How to use technology and social media to reduce loneliness

New research has revealed that over 80% of Australians over the age of 65 use the internet daily to stay connected with family, friends and online communities. With more than 2.7 million people aged over 65 using the internet every day, this adoption of technology is helping people stay connected and reducing feelings of loneliness.

According to the research, half of Australians aged over 65 experience feelings of loneliness. The most common reasons for this are not knowing enough people in the neighbourhood and the lack of transport or mobility acting as a barrier to getting out and about in the community – both challenges that a proficiency in online activity can help to overcome.

With technology and social media proving to be an effective way for older people to stay connected, we’re sharing some tips on how to introduce and use technology and social media to reduce loneliness.

Top Tips:

  1. Introduce the idea of using social media and technologies like Skype, FaceTime and email to an older relative or friend and see if this is something that interests them. While some older people prefer to connect face to face or converse over the phone, social media is proving an effective connection tool for many. It’s all about personal preference.
  2. Enable access by sharing skills and knowledge. For many older people, a lack of understanding and skills is the first barrier to using technology and social media. Enabling them to use these valuable technologies can be the first step. Talk about what the tools do, explain and demonstrate how to use them, guide them to use the platform themselves and be there to assist as they go.
  3. Check out your local library or TAFE, or ask a local aged care provider, about technology classes for seniors in your area. Many libraries have TechSavvySeniors programs, or similar classes, available to help older people upskill and learn about connecting online, using email and social media and more.
  4. Choose the right platform – Facebook, FaceTime and Skype are some of the most popular social tools for older people. FaceTime and Skype are video calling and chat tools and are perfect for talking with family and friends near or far. Facebook requires a little more setup for a new user and there are a few key pointers in online safety, like passwords and privacy settings, that you should talk about before an older relative, who may be new to using the internet, uses the platform to connect online. We’ve shared a number of resources to help you stay safe online at the end of this article.
  5. Select a device that the older person is comfortable using and help them familiarise themselves with it. Once you’ve decided to embark on the digital journey, choosing the right device is the first step! Ask around and see what other seniors are using, look at devices that have larger buttons, a bigger screen size and an easy to use interface. If you’re buying something new, like a smartphone or tablet, let your family member or friend test it out and see how they find it – familiarity and feeling empowered to use the device will go a long way!

EXERCISE DATA:

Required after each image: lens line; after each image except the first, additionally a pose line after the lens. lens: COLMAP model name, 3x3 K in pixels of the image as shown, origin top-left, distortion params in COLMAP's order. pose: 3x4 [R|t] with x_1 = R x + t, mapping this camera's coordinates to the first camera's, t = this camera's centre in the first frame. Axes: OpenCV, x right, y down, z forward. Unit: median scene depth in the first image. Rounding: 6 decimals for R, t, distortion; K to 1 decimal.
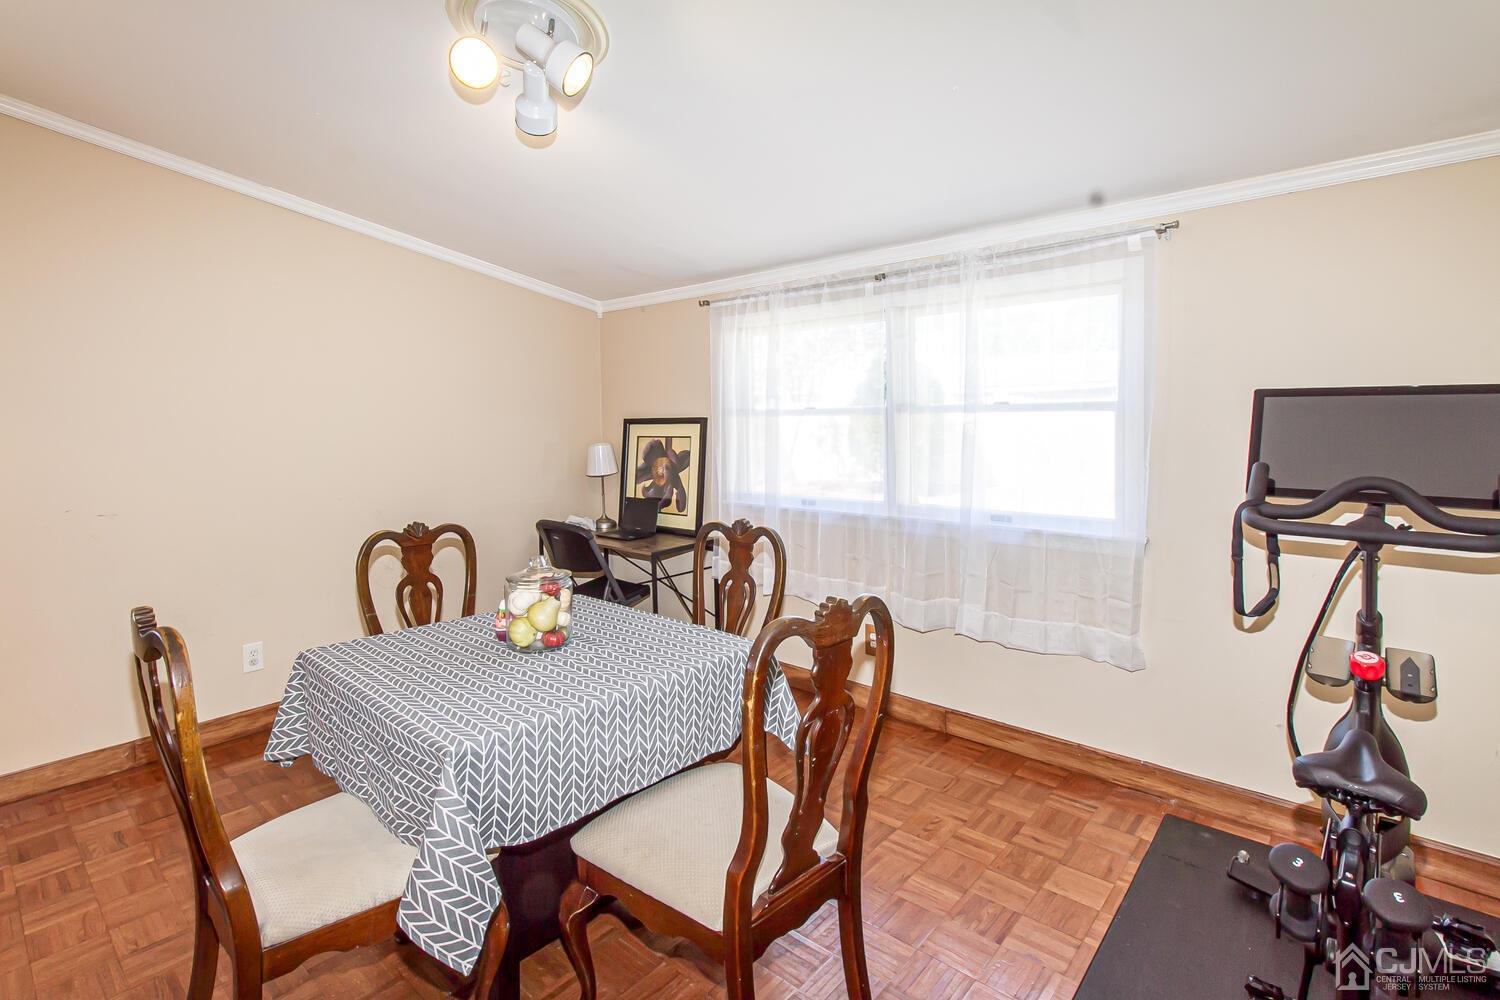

WHAT TO WORK ON:
A – Transcribe the passage of the article on reducing loneliness starting with "How to use technology" and going on through "help to overcome.".
B – In the article on reducing loneliness, how many Australians aged over 65 use the internet every day?

ANSWERS BELOW:
A –
How to use technology and social media to reduce loneliness

New research has revealed that over 80% of Australians over the age of 65 use the internet daily to stay connected with family, friends and online communities. With more than 2.7 million people aged over 65 using the internet every day, this adoption of technology is helping people stay connected and reducing feelings of loneliness.

According to the research, half of Australians aged over 65 experience feelings of loneliness. The most common reasons for this are not knowing enough people in the neighbourhood and the lack of transport or mobility acting as a barrier to getting out and about in the community – both challenges that a proficiency in online activity can help to overcome.

B – More than 2.7 million.